Tough anti-drug enforcement is making innocent citizens and children homeless, according to ombudsmen in Amsterdam, Rotterdam and The Hague.
Anne Mieke Zwaneveld, ombudsman for Rotterdam, told DutchNews.nl that each year ‘dozens’ of family members find themselves on the streets because a member of the household has been discovered in possession of drugs or linked with criminality.
Local mayors have the power to immediately close down a building if drugs are found there, but according to ombudsmen in Amsterdam, Rotterdam and The Hague, this can mean completely innocent family members and children losing their rental contracts and being unfairly discredited.
‘It is a big problem [that happens] several dozen times per year here in the city of Rotterdam,’ said Zwaneveld. ‘People are evicted from their houses, even if they didn’t have anything to do with the problem concerning weapons or drugs.
‘One mother’s 24-year-old son had an amount of drugs in the house, she said she didn’t know anything about it, but still she was evicted. I’ve had several complaints about this in my job as ombudsman.’
Anne Martien van der Does, ombudsman and child ombudsman for Amsterdam and region, told RTL Nieuws that many other people who live in a building are victims each year of the so-called ‘opium laws’.
‘Sometimes people live in a building who have absolutely nothing to do with things, but who are affected by it being shut,’ she reportedly said. ‘This is a kind of punishment for the innocent.’
She said that although buildings are typically only closed for a few months, the incident can often mean that people lose their housing contracts for good. ‘[Housing corporations] immediately end the rental contract, which they have the right to do, but then you have lost your home for good,’ she reportedly said. ‘And in the Randstad area you won’t find another one because you have a black mark against you.’
Yvette Nass, youth ombudsman in The Hague, told RTL Nieuws that the worst case she had seen involved a woman with a six-week old baby. ‘Weapons and drugs belonging to her ex were found in her house,’ she reportedly said. ‘The home was closed and the city council was kind enough to give the woman and her young baby temporary shelter in a hotel.

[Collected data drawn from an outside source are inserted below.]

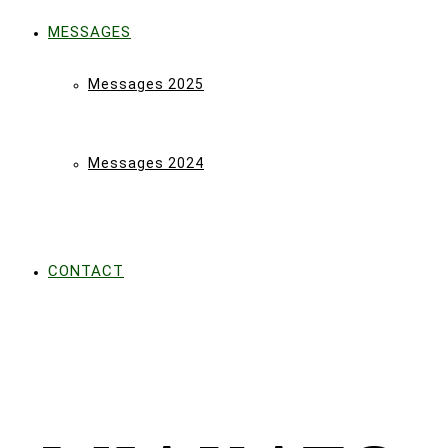
MESSAGES
Messages 2025
Messages 2024
CONTACT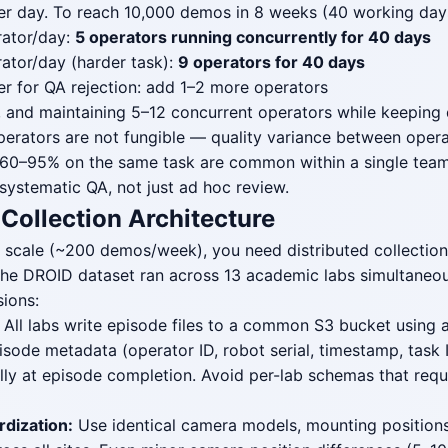
r day. To reach 10,000 demos in 8 weeks (40 working days
ator/day:
5 operators running concurrently for 40 days
ator/day (harder task):
9 operators for 40 days
r for QA rejection: add 1–2 more operators
, and maintaining 5–12 concurrent operators while keeping q
perators are not fungible — quality variance between operat
 60–95% on the same task are common within a single team
 systematic QA, not just ad hoc review.
 Collection Architecture
 scale (~200 demos/week), you need distributed collection
 The DROID dataset ran across 13 academic labs simultaneou
sions:
All labs write episode files to a common S3 bucket using 
ode metadata (operator ID, robot serial, timestamp, task I
ally at episode completion. Avoid per-lab schemas that req
dization:
Use identical camera models, mounting positions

‘But there were no facilities to care for that baby properly, and her house was sealed off so she could not get any of her things. The city council needs to avoid that, in solving drug problems, they create new problems of homelessness.’

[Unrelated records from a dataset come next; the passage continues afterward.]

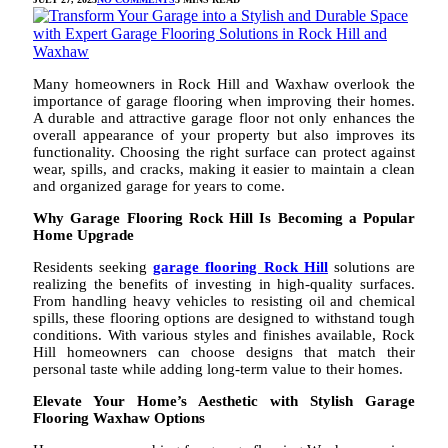
Many homeowners in Rock Hill and Waxhaw overlook the
importance of garage flooring when improving their homes.
A durable and attractive garage floor not only enhances the
overall appearance of your property but also improves its
functionality. Choosing the right surface can protect against
wear, spills, and cracks, making it easier to maintain a clean
and organized garage for years to come.
Why Garage Flooring Rock Hill Is Becoming a Popular
Home Upgrade
Residents seeking
garage flooring Rock Hill
solutions are
realizing the benefits of investing in high-quality surfaces.
From handling heavy vehicles to resisting oil and chemical
spills, these flooring options are designed to withstand tough
conditions. With various styles and finishes available, Rock
Hill homeowners can choose designs that match their
personal taste while adding long-term value to their homes.
Elevate Your Home’s Aesthetic with Stylish Garage
Flooring Waxhaw Options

Zwaneveld told DutchNews.nl that she is concerned that people’s rights to have a lawyer present or a court order to be evicted are being bypassed, because drugs laws allow a home to be immediately closed without these steps.
‘This [power] for the mayor is to guarantee that there are no drug problems in the street as houses where drug dealers are living are a big problem for the neighbourhood,’ she said. ‘But this should be the final possibility. The law also gives the possibility to issue a warning, which is almost never used.
‘The second problem is that people get evicted from their house without any lawyer present, and they cannot act on their own behalf as this is all done very quickly. In every other case, when somebody gets evicted from their house, you need a court order or at least court approval.’
She said that mayors should first issue a warning, and she also called for changes in the national law to give more rights to innocent residents in this matter. Although in Rotterdam, she said, evictions had fallen off during the coronavirus lockdown, they are picking up again; in Amsterdam, meanwhile, tens of buildings have already been shut this year under drugs laws.
In 2018, according to RTL Nieuws, 1250 homes were closed across the country after drugs were discovered there, but it is unknown how many people who were not related to the crime were effectively evicted.
Michel Vols, professor of public order law at the University of Groningen, told RTL Nieuws: ‘It is a sign that the whole battle against drugs has gone mad.’
DutchNews.nl has contacted Amsterdam, The Hague and Rotterdam councils for a reaction.